Nel corso del film vediamo Begonio alla ricerca di se stesso e della propria libertà. Da chi e da che cosa si sente incatenato?
«Direi dalle sue proprie paure e angosce. Dalle incertezze. In breve da ciò che costituisce la fragilità di ogni individuo».
Begonio è cosciente delle proprie fragilità e questo lo porta a un confronto con sé stesso. In che modo?

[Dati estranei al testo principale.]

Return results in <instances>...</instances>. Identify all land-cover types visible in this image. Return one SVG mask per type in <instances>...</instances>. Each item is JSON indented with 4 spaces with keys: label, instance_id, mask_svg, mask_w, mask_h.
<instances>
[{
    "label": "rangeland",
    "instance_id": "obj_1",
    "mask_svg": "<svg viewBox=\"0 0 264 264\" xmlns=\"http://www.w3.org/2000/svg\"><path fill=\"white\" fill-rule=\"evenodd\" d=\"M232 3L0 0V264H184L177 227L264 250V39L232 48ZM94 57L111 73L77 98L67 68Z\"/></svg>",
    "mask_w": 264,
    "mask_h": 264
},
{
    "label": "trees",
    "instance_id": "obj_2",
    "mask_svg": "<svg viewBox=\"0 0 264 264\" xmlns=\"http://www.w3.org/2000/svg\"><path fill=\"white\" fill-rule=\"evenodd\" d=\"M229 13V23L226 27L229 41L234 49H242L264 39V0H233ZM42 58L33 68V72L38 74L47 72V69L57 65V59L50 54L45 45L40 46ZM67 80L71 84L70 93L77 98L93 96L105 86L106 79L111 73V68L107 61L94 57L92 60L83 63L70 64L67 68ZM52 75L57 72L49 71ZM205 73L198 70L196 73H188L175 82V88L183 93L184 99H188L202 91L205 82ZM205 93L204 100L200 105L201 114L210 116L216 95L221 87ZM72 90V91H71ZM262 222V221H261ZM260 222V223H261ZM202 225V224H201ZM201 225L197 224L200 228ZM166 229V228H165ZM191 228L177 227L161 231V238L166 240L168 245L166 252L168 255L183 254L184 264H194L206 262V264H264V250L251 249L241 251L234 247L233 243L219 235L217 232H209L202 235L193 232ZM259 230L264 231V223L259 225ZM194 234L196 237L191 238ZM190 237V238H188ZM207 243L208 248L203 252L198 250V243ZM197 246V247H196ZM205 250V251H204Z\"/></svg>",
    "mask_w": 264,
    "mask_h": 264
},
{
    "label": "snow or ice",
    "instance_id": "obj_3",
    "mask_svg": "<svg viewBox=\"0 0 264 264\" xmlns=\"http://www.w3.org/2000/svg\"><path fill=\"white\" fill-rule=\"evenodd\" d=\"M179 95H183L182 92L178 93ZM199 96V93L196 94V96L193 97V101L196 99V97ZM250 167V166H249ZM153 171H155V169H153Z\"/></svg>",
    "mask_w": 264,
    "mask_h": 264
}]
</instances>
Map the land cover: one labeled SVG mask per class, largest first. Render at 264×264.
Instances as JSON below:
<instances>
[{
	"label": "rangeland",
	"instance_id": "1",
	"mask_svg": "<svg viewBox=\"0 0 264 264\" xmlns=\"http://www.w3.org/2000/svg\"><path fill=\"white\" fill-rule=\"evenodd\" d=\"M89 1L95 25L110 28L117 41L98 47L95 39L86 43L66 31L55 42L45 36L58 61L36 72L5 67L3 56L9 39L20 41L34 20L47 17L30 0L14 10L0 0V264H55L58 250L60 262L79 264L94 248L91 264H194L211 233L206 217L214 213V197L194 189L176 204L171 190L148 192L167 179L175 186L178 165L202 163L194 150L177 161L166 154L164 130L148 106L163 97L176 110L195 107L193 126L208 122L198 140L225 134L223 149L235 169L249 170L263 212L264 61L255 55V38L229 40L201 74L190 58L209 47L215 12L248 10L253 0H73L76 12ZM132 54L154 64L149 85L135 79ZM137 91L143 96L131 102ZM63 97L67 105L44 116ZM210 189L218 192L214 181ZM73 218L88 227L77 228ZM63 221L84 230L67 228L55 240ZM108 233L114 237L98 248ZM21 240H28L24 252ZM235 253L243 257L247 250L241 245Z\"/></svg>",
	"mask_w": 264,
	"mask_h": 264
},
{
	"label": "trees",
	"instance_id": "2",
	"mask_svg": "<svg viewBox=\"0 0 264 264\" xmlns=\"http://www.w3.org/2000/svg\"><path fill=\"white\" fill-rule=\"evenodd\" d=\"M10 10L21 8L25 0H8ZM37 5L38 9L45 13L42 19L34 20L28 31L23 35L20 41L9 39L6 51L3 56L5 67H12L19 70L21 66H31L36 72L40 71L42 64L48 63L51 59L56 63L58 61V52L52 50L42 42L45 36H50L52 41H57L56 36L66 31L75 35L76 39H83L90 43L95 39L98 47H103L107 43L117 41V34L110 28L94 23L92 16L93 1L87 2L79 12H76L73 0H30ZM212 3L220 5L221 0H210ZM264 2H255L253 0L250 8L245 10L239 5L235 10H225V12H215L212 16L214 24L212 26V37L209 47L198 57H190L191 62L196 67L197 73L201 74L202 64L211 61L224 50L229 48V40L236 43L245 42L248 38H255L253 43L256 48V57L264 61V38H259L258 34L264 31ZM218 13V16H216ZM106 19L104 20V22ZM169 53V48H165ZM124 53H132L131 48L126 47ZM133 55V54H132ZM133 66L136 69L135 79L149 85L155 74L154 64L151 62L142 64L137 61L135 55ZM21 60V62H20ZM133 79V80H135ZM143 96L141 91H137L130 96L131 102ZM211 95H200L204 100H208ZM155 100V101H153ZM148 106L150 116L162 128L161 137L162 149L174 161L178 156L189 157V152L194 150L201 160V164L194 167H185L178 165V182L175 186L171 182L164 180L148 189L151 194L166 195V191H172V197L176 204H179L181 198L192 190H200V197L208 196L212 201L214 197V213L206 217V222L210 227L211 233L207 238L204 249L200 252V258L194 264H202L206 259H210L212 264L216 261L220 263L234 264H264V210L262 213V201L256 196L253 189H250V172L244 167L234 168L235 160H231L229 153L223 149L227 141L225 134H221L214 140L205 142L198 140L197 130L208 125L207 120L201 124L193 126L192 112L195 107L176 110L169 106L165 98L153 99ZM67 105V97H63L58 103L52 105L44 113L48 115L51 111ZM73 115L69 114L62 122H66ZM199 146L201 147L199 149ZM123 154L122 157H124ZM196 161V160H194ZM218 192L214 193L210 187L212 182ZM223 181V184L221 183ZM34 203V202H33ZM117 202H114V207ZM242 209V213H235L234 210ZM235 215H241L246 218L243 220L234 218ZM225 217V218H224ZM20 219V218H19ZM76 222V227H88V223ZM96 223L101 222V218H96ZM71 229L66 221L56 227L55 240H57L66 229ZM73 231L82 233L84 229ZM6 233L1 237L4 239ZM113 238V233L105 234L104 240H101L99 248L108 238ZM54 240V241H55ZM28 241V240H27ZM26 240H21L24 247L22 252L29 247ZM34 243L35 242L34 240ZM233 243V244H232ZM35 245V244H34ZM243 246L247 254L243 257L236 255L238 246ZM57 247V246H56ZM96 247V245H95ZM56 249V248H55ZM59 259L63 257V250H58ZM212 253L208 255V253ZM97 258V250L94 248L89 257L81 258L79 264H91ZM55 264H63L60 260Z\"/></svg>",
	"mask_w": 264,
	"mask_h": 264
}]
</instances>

«Begonio diventa cosciente della propria fragilità. Il suo è un percorso: solo quando il suo sguardo entra in connessione con la propria anima il bosco oscuro acquista un diverso significato, e lo stesso Begonio diventa interprete di qualcosa di nuovo: il bruco, poi la farfalla, la bellezza del mare infinito. Un orizzonte da esplorare. Quelli che inizialmente sembravano minuscoli dettagli insignificanti, diventano ora l’embrione di progetti più grandi».
Secondo lei siamo un po’ tutti Begonio? Perché?

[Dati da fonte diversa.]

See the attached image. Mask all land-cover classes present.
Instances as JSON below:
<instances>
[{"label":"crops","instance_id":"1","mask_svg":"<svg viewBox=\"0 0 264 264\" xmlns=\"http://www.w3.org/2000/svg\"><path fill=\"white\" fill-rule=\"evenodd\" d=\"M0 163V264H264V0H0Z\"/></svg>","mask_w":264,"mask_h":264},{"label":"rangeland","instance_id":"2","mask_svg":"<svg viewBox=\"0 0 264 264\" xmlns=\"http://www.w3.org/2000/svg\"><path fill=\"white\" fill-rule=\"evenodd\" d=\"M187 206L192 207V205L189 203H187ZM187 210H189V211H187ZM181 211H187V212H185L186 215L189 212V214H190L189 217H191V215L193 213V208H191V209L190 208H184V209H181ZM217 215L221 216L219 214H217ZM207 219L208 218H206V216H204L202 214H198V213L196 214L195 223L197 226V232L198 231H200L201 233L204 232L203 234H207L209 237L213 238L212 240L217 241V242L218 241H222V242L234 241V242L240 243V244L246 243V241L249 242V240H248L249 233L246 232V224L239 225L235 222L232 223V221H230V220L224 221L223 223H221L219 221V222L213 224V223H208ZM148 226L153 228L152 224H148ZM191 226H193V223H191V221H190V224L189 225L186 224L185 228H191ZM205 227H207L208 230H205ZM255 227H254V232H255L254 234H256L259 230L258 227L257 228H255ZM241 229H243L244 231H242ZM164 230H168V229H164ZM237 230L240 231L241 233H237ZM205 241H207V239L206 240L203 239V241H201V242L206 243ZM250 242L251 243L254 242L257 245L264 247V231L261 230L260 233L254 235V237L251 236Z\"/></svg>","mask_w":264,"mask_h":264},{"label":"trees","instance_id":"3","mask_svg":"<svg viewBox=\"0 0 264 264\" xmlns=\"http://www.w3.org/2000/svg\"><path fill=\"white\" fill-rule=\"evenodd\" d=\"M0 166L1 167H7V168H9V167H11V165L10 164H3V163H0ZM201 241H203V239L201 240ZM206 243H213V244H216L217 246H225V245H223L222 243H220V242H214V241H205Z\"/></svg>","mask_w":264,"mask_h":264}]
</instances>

«Quando mia moglie ha visto il video, con un sorriso mi ha detto: “Begonio sei tu”. Io, ovviamente, avevo visto il video un milione di volte insieme ad Andrea (Barlotti, l’altro membro degli Ear,
ndr) e al regista Massimo Garavini, ma non mi ero mai soffermato a pensare a me. Capisco che possa sembrare assurdo: e credo che la magia sia proprio in questa verità. La parte inconscia e profonda di me che ha voluto raccontare tutto questo. Begonio sono io, certamente. E anche quella storia sono io. Se è vero che l’arte possiede un linguaggio universale, allora chiunque entri in connessione con Begonio può trovare un’intima corrispondenza».
Affronta diverse tematiche con questo singolo, come il fare i conti con noi stessi e le nostre ombre, la paura e la fiducia, le tenebre e la luce, la solitudine e poi il conforto. È come se ognuno di noi, esattamente come Begonio, avesse in sé una dicotomia costante, è così?
«Sì, credo proprio che sia così. Il tema della ricerca della felicità – a mio avviso – è strettamente legato a quello della coscienza della propria fragilità. In un mondo in cui siamo circondati da supereroi, tutti invincibili, belli, spensierati e senza difetti, compare Begonio. Chi dice la verità secondo voi?».
Cosa spera di fare arrivare a chi ascolterà il singolo e vedrà il corto?
«Un pensiero? Un minuscolo brivido? Un sorriso inaspettato? E alla fine, magari, solo un po’ di compagnia».